(Exercise brief): Print all the rows below word for word, leaving out the pictures.

----------------

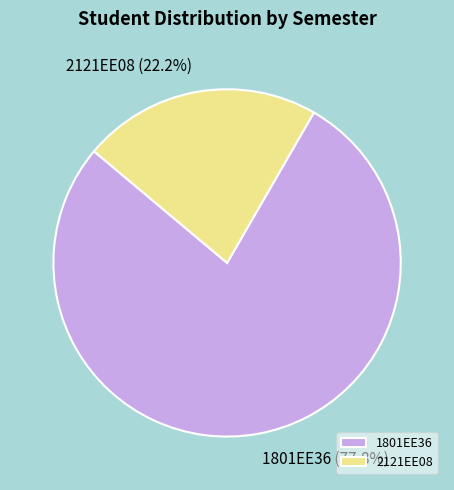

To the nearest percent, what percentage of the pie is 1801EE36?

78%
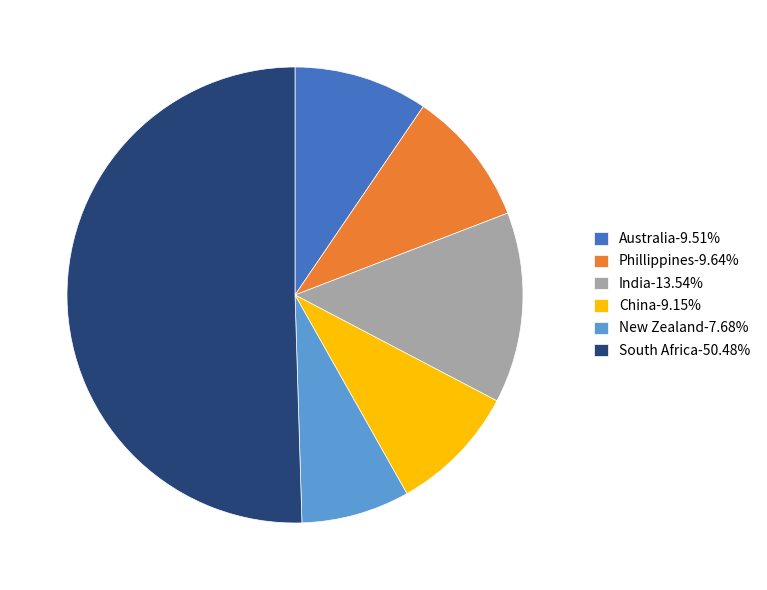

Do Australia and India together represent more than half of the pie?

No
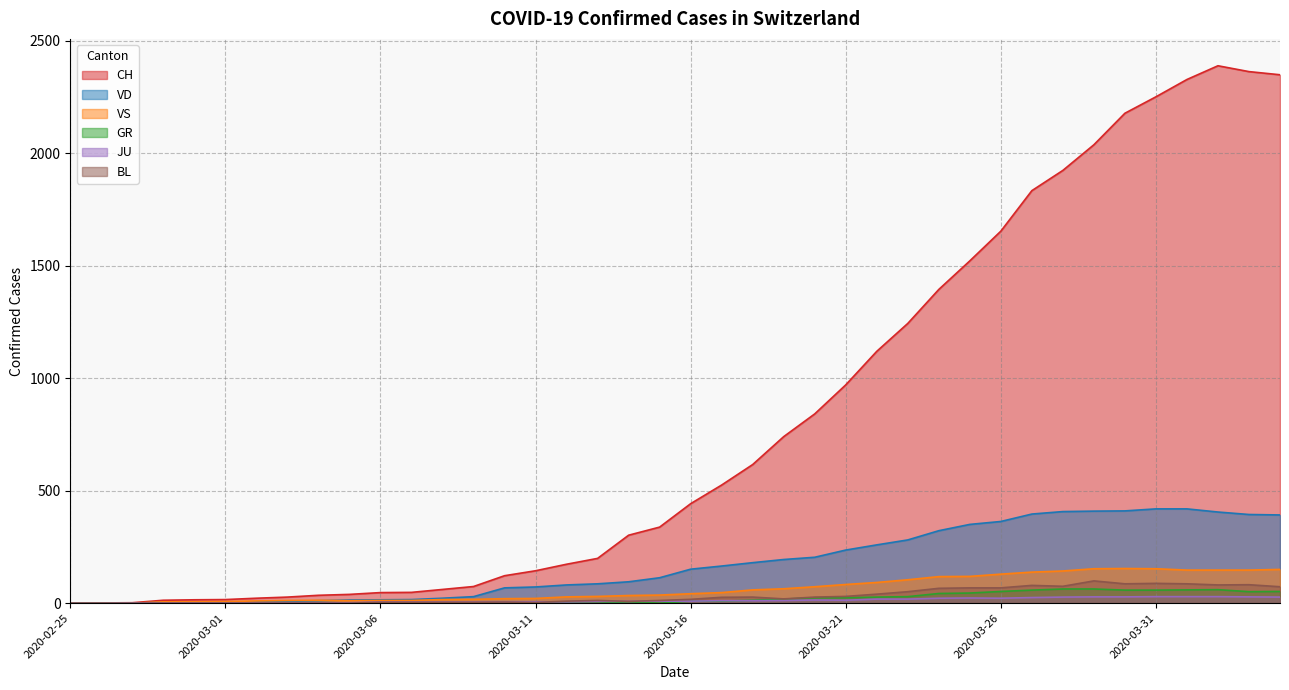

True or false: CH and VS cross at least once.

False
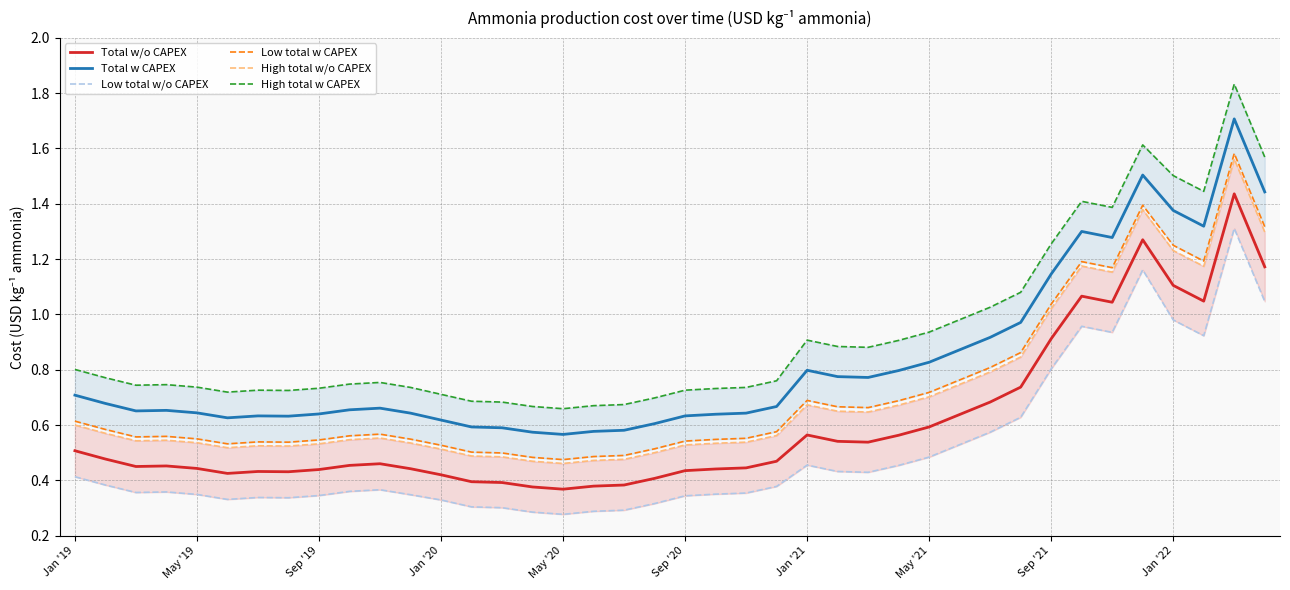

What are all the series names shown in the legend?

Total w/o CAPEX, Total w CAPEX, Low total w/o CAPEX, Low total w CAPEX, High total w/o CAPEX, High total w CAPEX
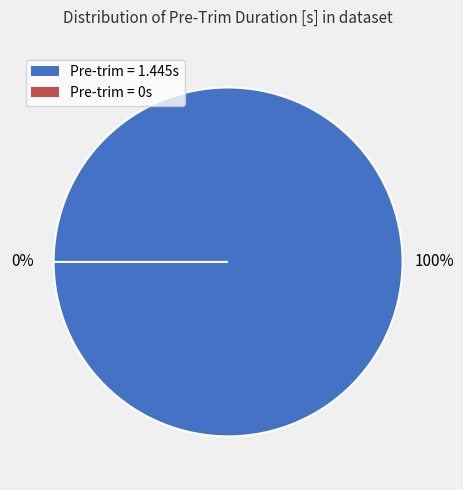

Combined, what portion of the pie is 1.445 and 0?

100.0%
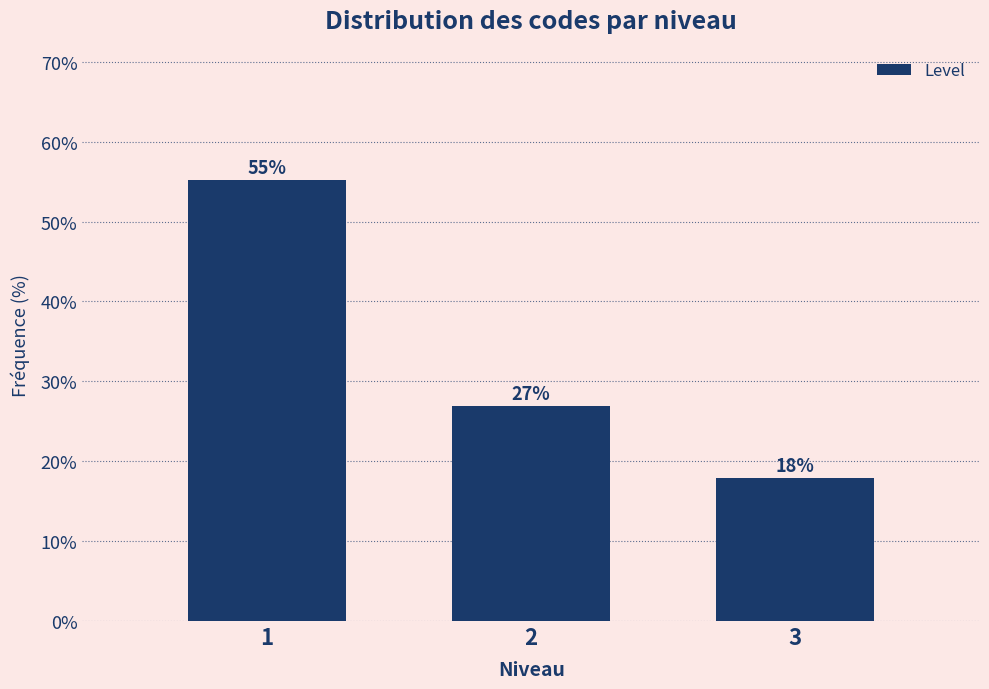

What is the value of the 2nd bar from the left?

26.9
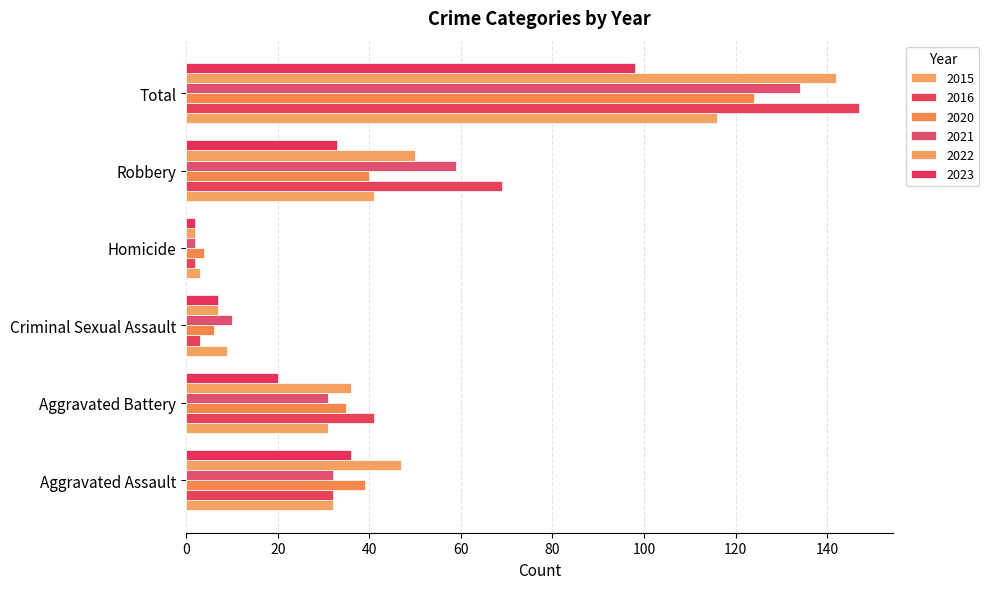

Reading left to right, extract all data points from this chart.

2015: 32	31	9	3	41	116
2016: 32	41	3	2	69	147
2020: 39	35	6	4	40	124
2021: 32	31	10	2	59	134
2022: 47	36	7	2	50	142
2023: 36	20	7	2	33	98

----------------

(Output for this task):
To the nearest percent, what percentage of the pie is 1801EE36?

78%

Do Australia and India together represent more than half of the pie?

No

True or false: CH and VS cross at least once.

False

What are all the series names shown in the legend?

Total w/o CAPEX, Total w CAPEX, Low total w/o CAPEX, Low total w CAPEX, High total w/o CAPEX, High total w CAPEX

Combined, what portion of the pie is 1.445 and 0?

100.0%

What is the value of the 2nd bar from the left?

26.9

Reading left to right, extract all data points from this chart.

2015: 32	31	9	3	41	116
2016: 32	41	3	2	69	147
2020: 39	35	6	4	40	124
2021: 32	31	10	2	59	134
2022: 47	36	7	2	50	142
2023: 36	20	7	2	33	98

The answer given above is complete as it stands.